His partner said that the third isn’t responsible for other people’s choices.

They have fought over this around and around, never reaching agreement. The arguments got more entrenched, neither willing to budge. And the pain of accusations was hurting both of them.

So, what to do?

When I’ve been in this situation before, it’s seemed almost impossible. to solve from the inside. Then, I realized that it’s really quite simple.

There are two things that need to be decided:

1. Is the third still allowed into the house?

2. How are decisions made in your relationship?

The second question needs to be answered first, because that will inform the decision.

So, he needs to forget trying to win the argument with facts on websites. That’s using logic and science to win an argument of emotion.

What is missing here is the process of listening to one another, regardless of the outcome.

First step:

Take a break, let tempers cool. Do not discuss it for 2-3 days. Make this a policy. Set a time to come back to it.

Second step:

BOTH of you write answers to the following questions (the first three may be two or five, or whatever you think may help you get to the heart of the issue, the last is needed customized for each situation):

  1. How would I feel if the playtimes were to continue?
  2. How would I feel if they were to stop?
  3. Why does it matter to me so much whether they continue or not?
  4. Is it OK to continue playtimes when one partner does not consent?

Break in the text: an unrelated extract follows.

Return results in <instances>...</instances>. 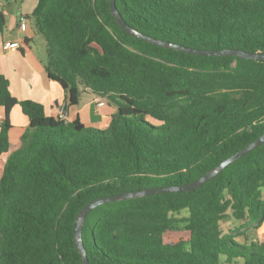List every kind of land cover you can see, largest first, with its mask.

Once you’re through writing, swap writings and read each other’s POV. Then resume discussing.

Let’s talk a bit more about number 4.

This is the key in many arguments that can stop them in their tracks. Really, why would you ever want to choose a path in a long-term relationship that would make your partner feel uncomfortable?

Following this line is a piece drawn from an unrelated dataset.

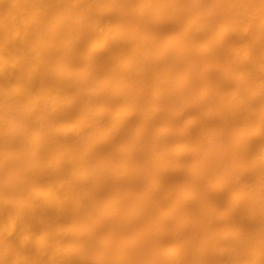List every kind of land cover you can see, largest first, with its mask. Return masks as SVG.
<instances>
[{"label":"bare ground","instance_id":"obj_1","mask_svg":"<svg viewBox=\"0 0 264 264\" xmlns=\"http://www.w3.org/2000/svg\"><path fill=\"white\" fill-rule=\"evenodd\" d=\"M0 264H264V0H0Z\"/></svg>","mask_w":264,"mask_h":264}]
</instances>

Let’s say you HAVE to, for your own happiness or financially.. That’s where 1-3 come into play.

Number 4 cuts to the heart of the matter. However, the discussion around 1-3 is handled will make the difference in moving forward with resentments or happily.

Remember, the final result itself is not as important as how good both of you feel about it. Make an effort to understand your partner, and make sure your partner understands you.

A few tips:

  1. Use calm language. “I consider her one of the lowest life forms because the product she is peddling kills people.” is over-the-top. Simply saying that he don’t approve of her choices and he feels unsafe with her in their home should be enough to say what needs to be said.
  2. Judgements are not necessary. This can make people feel defensive.
  3. Do your best to understand your partner’s point-of-view, and see it not as wrong, but as valid and different from your own.
  4. If you know one partner is going to be unhappy with the decision, whichever way it goes, then discuss how critical the issue is, how much upset it will cause, and discuss whether there are measures that can be put into place to help balance those out.

It’s not easy.

Not at all.

Luckily, it is simple. Just follow the steps. It’s often not easy to go through with all of it, and really try to see the other person’s POV. It is rewarding, and it breaks those unending round-robin arguments.